The GOP has increasingly been focused on the wrong things, and while it has been and should continue to be a big-tent party, it has made a mistake in sacrificing American economic growth and technical competitiveness in order to shut up the extremists that have camped out inside that big-tent. This is why the open letter to Chairman Steele from David Silverman jumped out at me. An atheist, Silverman could not in good conscience vote for a party that told him he wasn't a real American. This is partly why I just voted for Obama as well.

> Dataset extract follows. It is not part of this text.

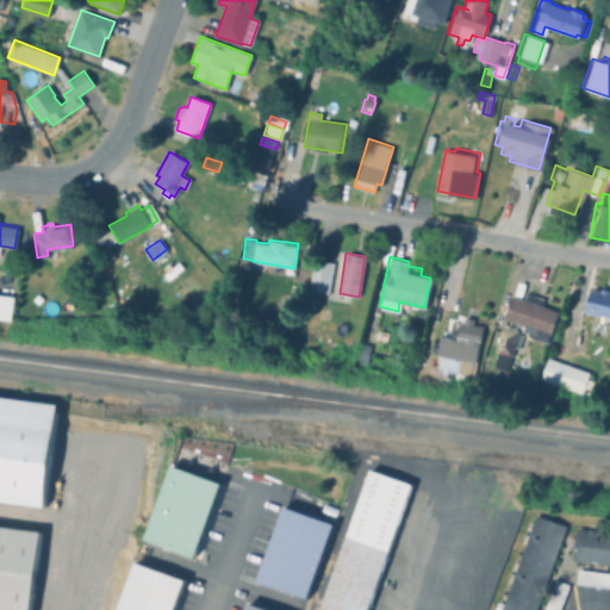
[(334,261),(328,293),(307,290),(312,257),(334,261)]
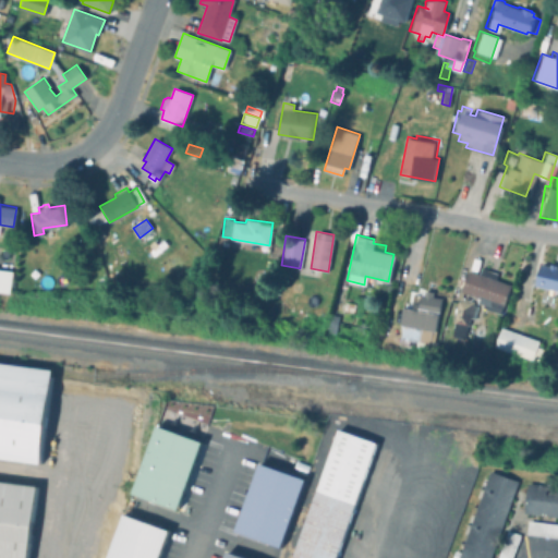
[(478,256),(474,271),(466,269),(471,254),(478,256)]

"Good riddance" you say? You're already getting your wish. That seems to be what happened to a number of GOP politicians in Kansas the past couple years who are now back in business with a D next to their names. "[Mark] Parkinson chaired the state GOP from 1999 to 2003 but is now running as the Democratic candidate for lieutenant governor. 'They were fixated on ideological issues that really don't matter to people's everyday lives,' he told the London Observer in June. 'What matters is improving schools and creating jobs. I got tired of the theological debate over whether Charles Darwin was right.'" This isn't some wacko with a blog; this was the chairman of the Kansas GOP. By the way, the article was written in 2006; he now is the Lieutenant Governor. With a D next to his name.

Going forward, the GOP has to decide whether it's going to keep losing my vote - and David Silverman's - and Mark Parkinson's (and Buckley Jr., and Kathleen Parker, etc. etc. etc.) and indeed those of millions of Americans who it's been pushing away. I hope Steele is the man for that job, otherwise the electoral blue invasion of the Heartland is going to continue.